__JOB__.
Excluding all pictures, please output the listing exactly.

RECORDED DATA START

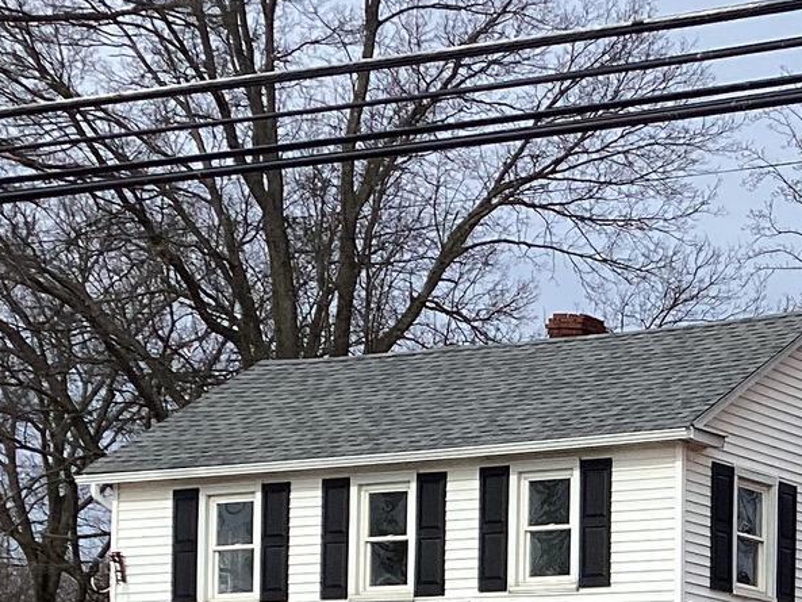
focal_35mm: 107
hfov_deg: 17.4
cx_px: 986
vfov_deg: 13.5
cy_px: 717
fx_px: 2480
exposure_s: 1/840
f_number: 2.4
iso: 25
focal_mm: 3.3
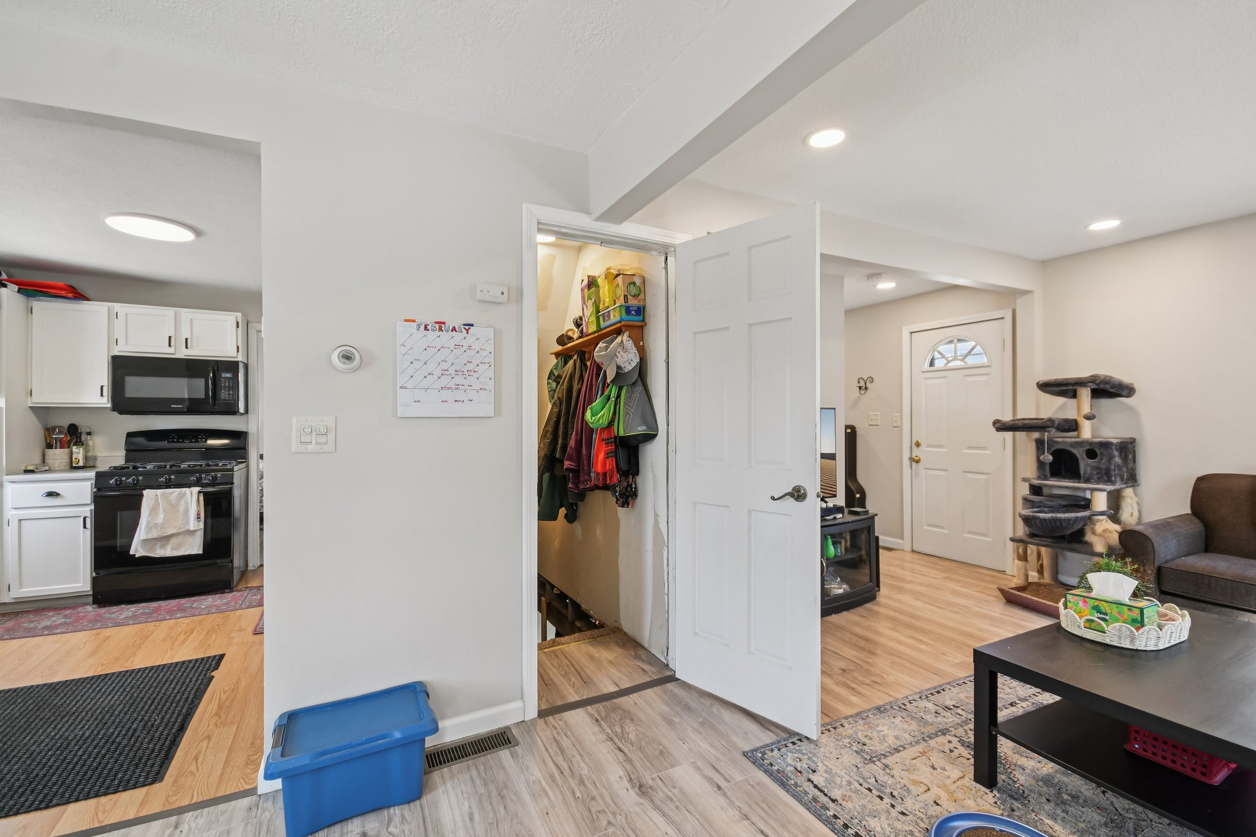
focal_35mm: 15
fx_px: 523
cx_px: 628
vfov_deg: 77.3
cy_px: 418
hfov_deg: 100.4
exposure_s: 1/40
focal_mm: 10
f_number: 6.3
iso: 400
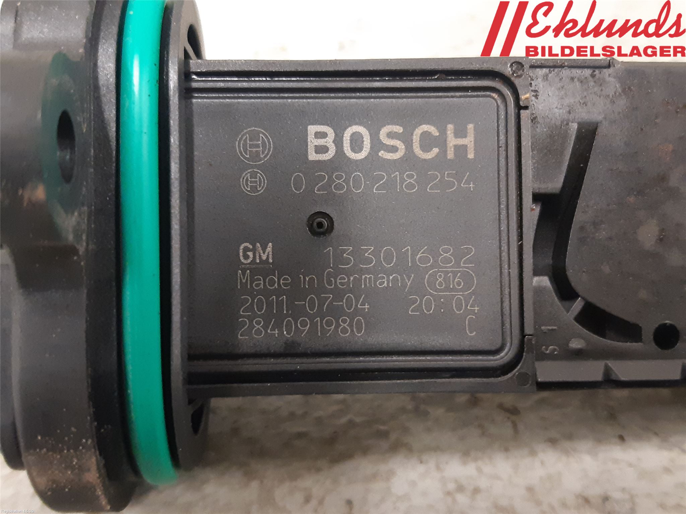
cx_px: 343
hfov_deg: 67.3
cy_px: 257
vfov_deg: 53.1
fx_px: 515
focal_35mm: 26
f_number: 1.7
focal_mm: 3.93
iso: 320
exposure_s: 1/25
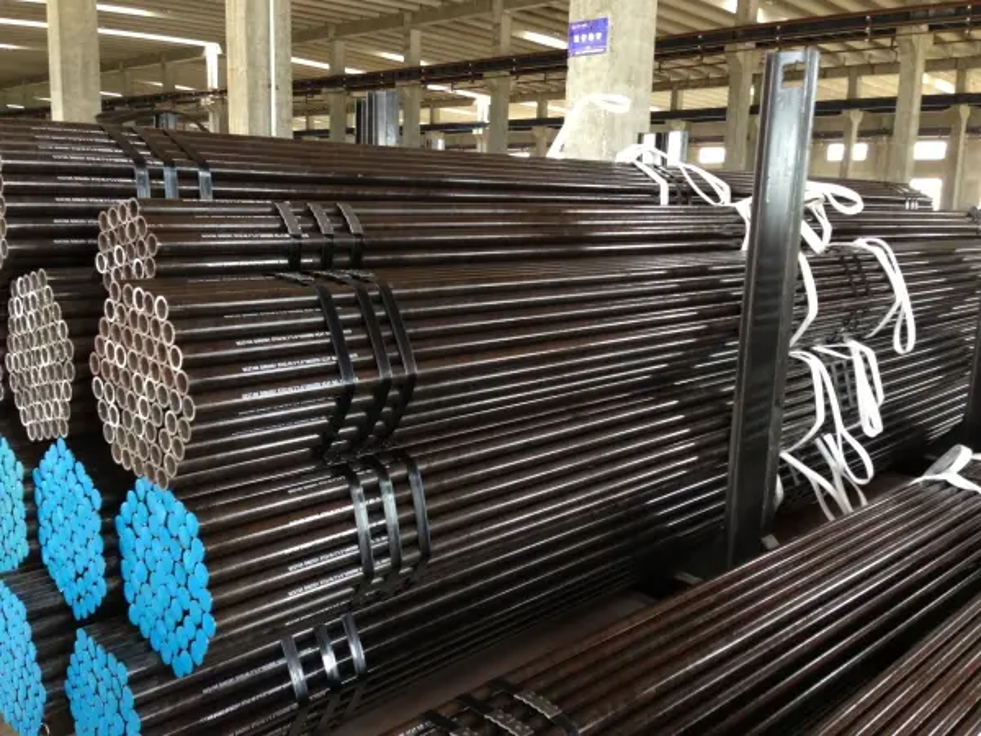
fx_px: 935
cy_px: 368
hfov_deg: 55.4
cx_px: 490
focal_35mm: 33
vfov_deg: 42.9
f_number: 2.4
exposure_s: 1/20
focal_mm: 4.13
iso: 64
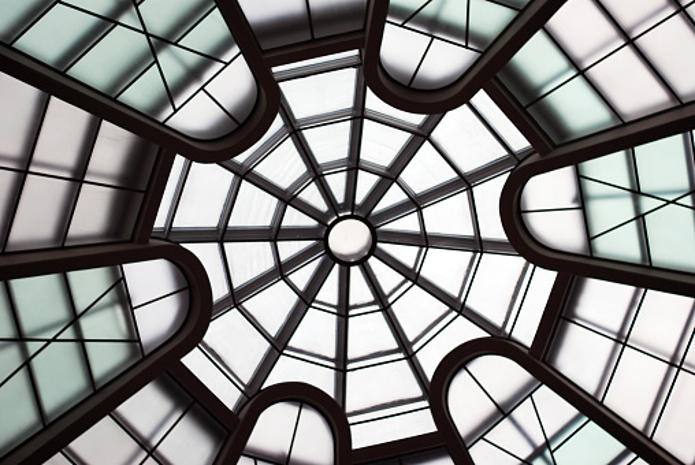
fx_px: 1450
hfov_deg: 27.0
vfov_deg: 18.2
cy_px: 232
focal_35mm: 75
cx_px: 348
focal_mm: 50
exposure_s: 1/160
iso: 100
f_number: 1.8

RECORDED DATA END

__WRITTEN RESPONSE__.
focal_35mm: 107
hfov_deg: 17.4
cx_px: 986
vfov_deg: 13.5
cy_px: 717
fx_px: 2480
exposure_s: 1/840
f_number: 2.4
iso: 25
focal_mm: 3.3
focal_35mm: 15
fx_px: 523
cx_px: 628
vfov_deg: 77.3
cy_px: 418
hfov_deg: 100.4
exposure_s: 1/40
focal_mm: 10
f_number: 6.3
iso: 400
cx_px: 343
hfov_deg: 67.3
cy_px: 257
vfov_deg: 53.1
fx_px: 515
focal_35mm: 26
f_number: 1.7
focal_mm: 3.93
iso: 320
exposure_s: 1/25
fx_px: 935
cy_px: 368
hfov_deg: 55.4
cx_px: 490
focal_35mm: 33
vfov_deg: 42.9
f_number: 2.4
exposure_s: 1/20
focal_mm: 4.13
iso: 64
fx_px: 1450
hfov_deg: 27.0
vfov_deg: 18.2
cy_px: 232
focal_35mm: 75
cx_px: 348
focal_mm: 50
exposure_s: 1/160
iso: 100
f_number: 1.8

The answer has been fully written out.